2) David Njoku, Miami Hurricanes
Career Stats: 64 Receptions, 1060 Yards, 16.7 YPC, 6 TDs
Height: 6'4 Weight: 246
40 Yard Dash: 4.64 Seconds
Vertical: 37.5 Inches
Bench Press: 21 Reps
Njoku is another name that has been shooting up big boards and he could see himself picked as high as the mid teens after a very successful final year at Miami. He was one of Brad Kaaya's top targets and one of his best friends on the field, which did show in the game tape. Kaaya was constantly looking for his friend whenever he ran into trouble. Njoku is a bit more well rounded as a tight end than Howard is as he looks like he is a better blocker at the point of attack. Njoku just looks like he is more physical than Howard is at this point in his game. He is going to break a lot more tackles than Howard with his pure strength and seems to relish in running through would be tacklers. The athleticism this Hurricane displays would get him drafted in the first round alone.

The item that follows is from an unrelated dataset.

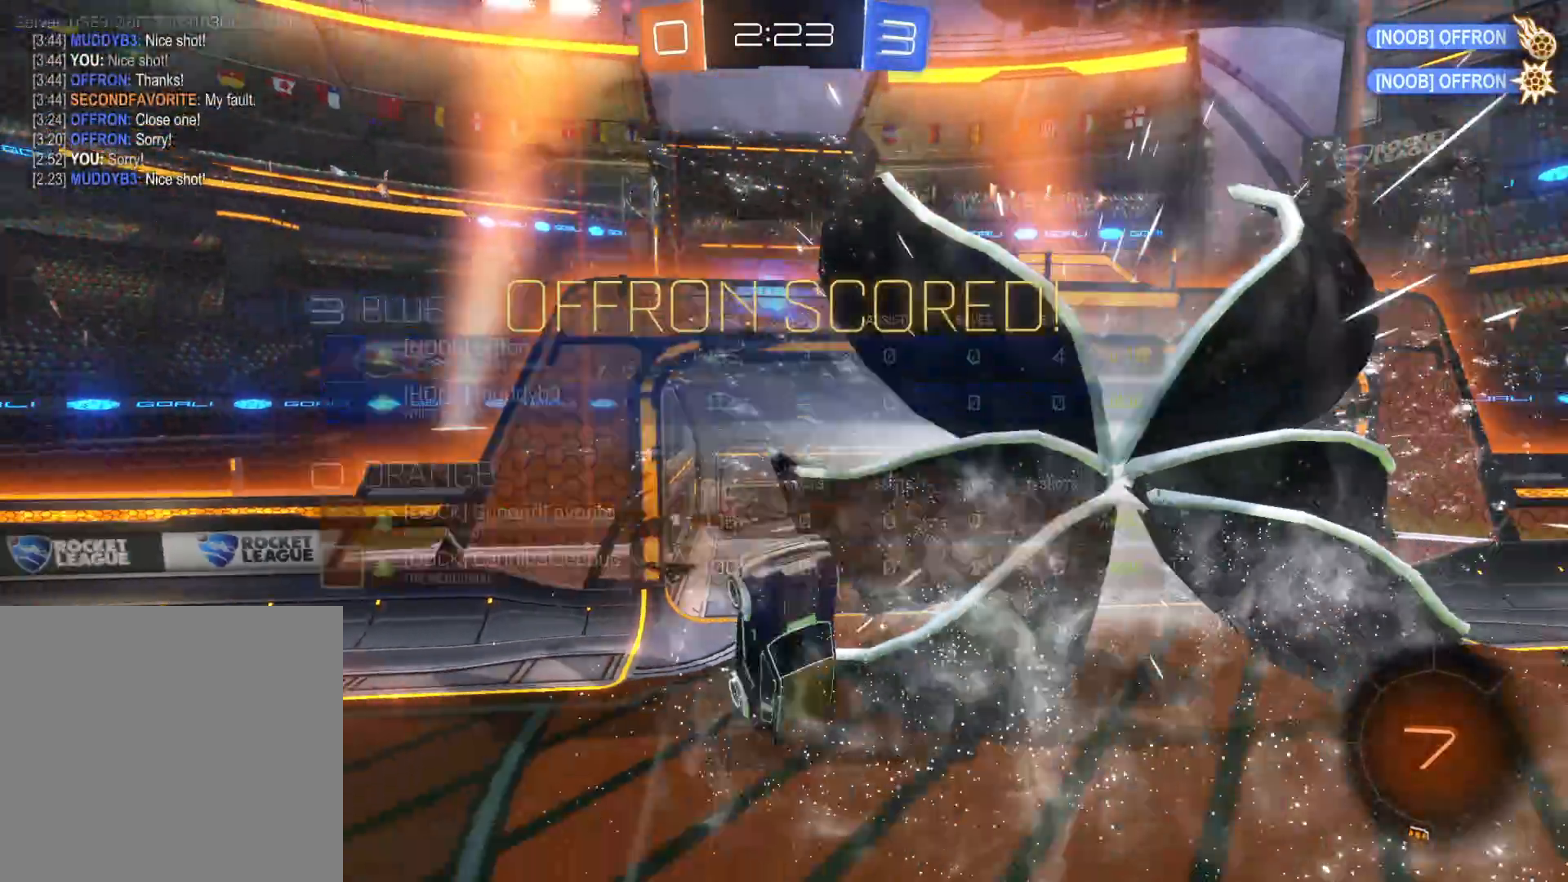
{"buttons": [], "left_stick": "center", "right_stick": "center", "events": []}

He can go up and highpoint the ball and uses his body well to box out defensive backs. The cliche comparison for Njoku is Jordan Reed from the Redskins, but truth be told it fits. He flies all over the field and has a knack for creating big plays. It will be interesting to see how he fares in the NFL with a quarterback that can hit him in stride and allow him to take it to the house. 16.7 yards per catch is un freakin' real. It seemed, and ended up being true, that every one of his catches were for over twenty yards. The best part of Njoku is how he raw he still is. The ceiling is so unknown for him and his game still has more room to grow. He will be drafted very early, the question is how early?
Number to Know - 11.2: Number of yards AFTER the catch that Njoku had.

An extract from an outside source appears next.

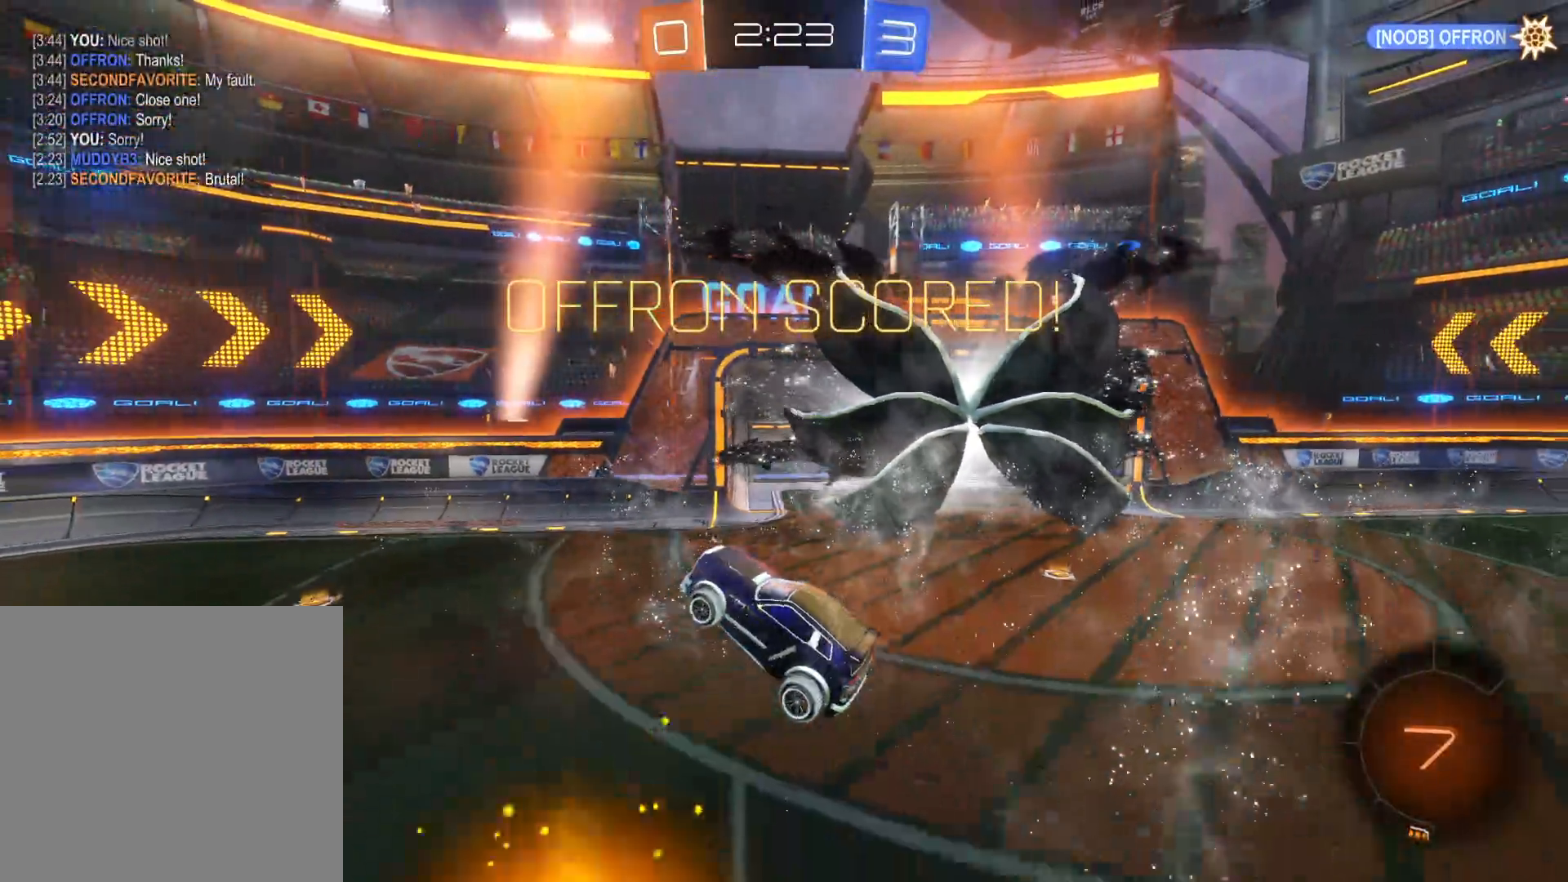
{"buttons": [], "left_stick": "center", "right_stick": "center", "events": []}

3) Evan Engram, Ole Miss Rebels
Career Stats: 162 Receptions, 2320 Yards, 14.3 YPC, 15 TDs
Height: 6'3 Weight: 234
40 Yard Dash: 4.42 Seconds
Vertical: 36 Inches
Bench Press: 19 Reps
The trend the NFL is moving towards is the smaller, faster tight end position. Clearly athleticism is becoming a more and more natural thing in kids these days and Evan Engram embodies that. Standing at 6'3 and weighing in at 234 pounds, Engram plays like a bigger wide receiver than a tight end. But don't call him a wide receiver. Sure he would not play much on the line alongside offensive tackles, because he would get destroyed by defensive ends, but he can definitely come in and chip and contribute when needed. Engram is a pass catching tight end and he is a mismatch nightmare. Most defensive backs are too small to cover him, especially with that 36 inch vertical leaping ability, and linebackers won't be able to keep up with him. His 4.42 forty yard second dash proved what was on tape, Engram is freaky fast. If OJ Howard is Greg Olsen and David Njoku is Jordan Reed, who does Engram most emulate? The answer is Jordan Reed. Engram and Njoku are very similar players. The athleticism and rawness is very apparent but Engram could be on another level. While always being productive and finding ways to get on the field, he seemed to find another level his senior year. Engram is following that new trend of tight ends but is creating another level of mismatch nightmares for defensive coordinators.
Number to Know - 4.42: Engram's forty time was the top forty yard dash for all tight ends at the 2016 NFL Combine.